No hace tanto, aun cuando el tiempo transcurrido parezca demasiado, el actual presidente de la Nación, Alberto Fernández, dijo en plena campaña electoral que había que desarmar “la bomba de Leliq” que el gobierno saliente le estaba dejando, y que con la masa de intereses que dejarían de pagarse se actualizarían los haberes jubilatorios.
Transcurridos eternos dos años y medio, la bomba sigue desandando su tránsito hacia una explosión anunciada, mientras los jubilados esperan una verdadera actualización de sus haberes. Claro que están acostumbrados por todos los gobiernos anteriores a una espera sin final.
La bomba no es, sin embargo, una bomba como todas. Esta tiene la rara cualidad de seguir incrementando su carga explosiva por la acción de un Banco Central cuya autarquía ha sido el sueño imposible de algunos gobiernos y cuyo control ha sido la llave maestra para el desmadre de otros.
Constreñido a seguir financiando a un Estado insaciable, el Banco que debería regular la política monetaria se ha convertido en el dudoso prestamista que entrega a diario moneda sin valor para abonar los desvaríos presupuestarios de una gestión que gasta pero no administra.
Los números son apabullantes, aun para un país que se mofa de las matemáticas a cada paso.

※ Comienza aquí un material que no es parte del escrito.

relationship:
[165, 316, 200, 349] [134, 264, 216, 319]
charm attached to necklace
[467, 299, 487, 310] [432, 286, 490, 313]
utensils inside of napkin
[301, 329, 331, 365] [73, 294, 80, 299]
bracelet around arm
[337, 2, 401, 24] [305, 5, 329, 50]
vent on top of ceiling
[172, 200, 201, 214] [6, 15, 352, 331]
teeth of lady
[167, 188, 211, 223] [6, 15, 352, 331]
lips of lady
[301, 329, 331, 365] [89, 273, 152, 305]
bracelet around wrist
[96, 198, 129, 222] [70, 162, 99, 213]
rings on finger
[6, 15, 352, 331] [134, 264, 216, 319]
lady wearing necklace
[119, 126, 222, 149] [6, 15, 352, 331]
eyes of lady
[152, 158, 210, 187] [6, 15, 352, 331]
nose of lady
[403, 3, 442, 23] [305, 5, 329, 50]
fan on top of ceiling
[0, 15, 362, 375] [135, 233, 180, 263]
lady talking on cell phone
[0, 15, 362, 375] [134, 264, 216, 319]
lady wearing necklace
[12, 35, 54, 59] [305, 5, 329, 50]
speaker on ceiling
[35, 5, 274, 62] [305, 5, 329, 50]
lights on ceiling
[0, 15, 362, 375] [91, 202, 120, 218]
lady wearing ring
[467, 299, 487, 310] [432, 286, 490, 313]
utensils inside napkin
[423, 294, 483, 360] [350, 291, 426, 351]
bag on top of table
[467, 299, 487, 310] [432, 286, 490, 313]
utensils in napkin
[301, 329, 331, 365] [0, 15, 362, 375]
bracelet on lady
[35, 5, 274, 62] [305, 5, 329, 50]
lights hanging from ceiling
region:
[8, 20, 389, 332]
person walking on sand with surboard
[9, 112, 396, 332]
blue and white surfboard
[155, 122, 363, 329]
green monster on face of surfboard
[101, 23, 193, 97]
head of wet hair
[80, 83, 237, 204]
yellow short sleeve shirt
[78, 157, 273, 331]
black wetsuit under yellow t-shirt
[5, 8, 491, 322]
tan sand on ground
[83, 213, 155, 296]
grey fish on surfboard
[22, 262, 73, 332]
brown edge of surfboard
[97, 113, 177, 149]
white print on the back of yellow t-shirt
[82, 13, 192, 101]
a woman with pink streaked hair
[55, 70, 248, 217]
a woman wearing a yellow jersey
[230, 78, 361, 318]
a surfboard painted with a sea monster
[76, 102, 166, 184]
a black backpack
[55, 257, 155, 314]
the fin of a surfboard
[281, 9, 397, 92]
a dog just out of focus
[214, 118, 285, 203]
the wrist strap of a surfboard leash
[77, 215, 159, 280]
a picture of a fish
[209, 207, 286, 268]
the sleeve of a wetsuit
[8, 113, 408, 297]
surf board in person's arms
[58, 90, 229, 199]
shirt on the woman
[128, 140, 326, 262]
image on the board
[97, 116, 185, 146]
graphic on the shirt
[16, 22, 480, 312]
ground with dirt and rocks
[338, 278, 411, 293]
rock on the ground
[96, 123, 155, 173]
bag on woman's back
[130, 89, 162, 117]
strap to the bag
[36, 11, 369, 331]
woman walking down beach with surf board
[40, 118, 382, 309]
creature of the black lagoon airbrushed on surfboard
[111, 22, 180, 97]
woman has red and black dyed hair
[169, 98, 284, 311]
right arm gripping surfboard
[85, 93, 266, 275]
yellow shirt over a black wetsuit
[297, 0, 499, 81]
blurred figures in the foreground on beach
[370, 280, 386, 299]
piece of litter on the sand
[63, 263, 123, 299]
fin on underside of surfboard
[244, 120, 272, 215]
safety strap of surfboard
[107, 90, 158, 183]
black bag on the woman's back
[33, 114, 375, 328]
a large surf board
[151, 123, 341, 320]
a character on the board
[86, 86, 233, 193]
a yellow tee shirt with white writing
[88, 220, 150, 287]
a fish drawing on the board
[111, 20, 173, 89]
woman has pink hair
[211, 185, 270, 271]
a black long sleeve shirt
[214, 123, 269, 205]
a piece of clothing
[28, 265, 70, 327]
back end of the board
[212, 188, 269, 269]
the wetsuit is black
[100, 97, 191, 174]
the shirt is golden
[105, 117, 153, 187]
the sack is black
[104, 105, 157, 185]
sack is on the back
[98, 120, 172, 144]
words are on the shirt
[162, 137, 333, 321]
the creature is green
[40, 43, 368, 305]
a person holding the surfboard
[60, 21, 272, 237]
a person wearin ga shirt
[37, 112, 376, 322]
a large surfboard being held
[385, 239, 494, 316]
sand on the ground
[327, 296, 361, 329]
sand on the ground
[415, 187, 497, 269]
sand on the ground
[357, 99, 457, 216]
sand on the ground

La gestión anterior, encabezada por Mauricio Macri, dejó una deuda de Leliq de un billón y medio de pesos, a la que la actual administración le fue sumando pases pasivos y Lebac hasta alcanzar el récord de siete billones y medio.
En otras palabras, el Central debe hoy 69.500 millones de dólares.
Y si alguien especulara que se trata de pesos y no de dólares, el intríngulis es muy simple: para pagar esa deuda de alcance planetario se debe emitir más dinero que toda la masa circulante existente, lo que implica llevar la inflación a niveles de terror, a menos que se tenga en el Banco Central el equivalente en dólares. Que no están, como se sabe.
Para condimentar ese plato indigerible, debe agregarse que la deuda del Central genera en el corto plazo intereses por más de cuatro billones de pesos o 24.700 millones de dólares, algo así como el cuatro por ciento del producto interno bruto argentino, una hipoteca que ningún mago de las finanzas podría solventar, salvo al costo de generar mayor pobreza en un país que ya exhibe en esa materia niveles inmanejables, según consta en los índices oficiales.
Eso significa que el Central emite deuda para financiar al Tesoro, paga intereses con moneda devaluada que alimenta la inflación y emite nuevos instrumentos de pago para refinanciar la deuda que no puede cancelar, incrementándola y generando intereses aún más elevados a pagar con más moneda sin valor e inflación acelerada. Es la perfecta receta para el desastre, en el marco de un bucle temporal que se retroalimenta y que, más temprano que tarde, habrá que enfrentar con un alto costo para los más vulnerables.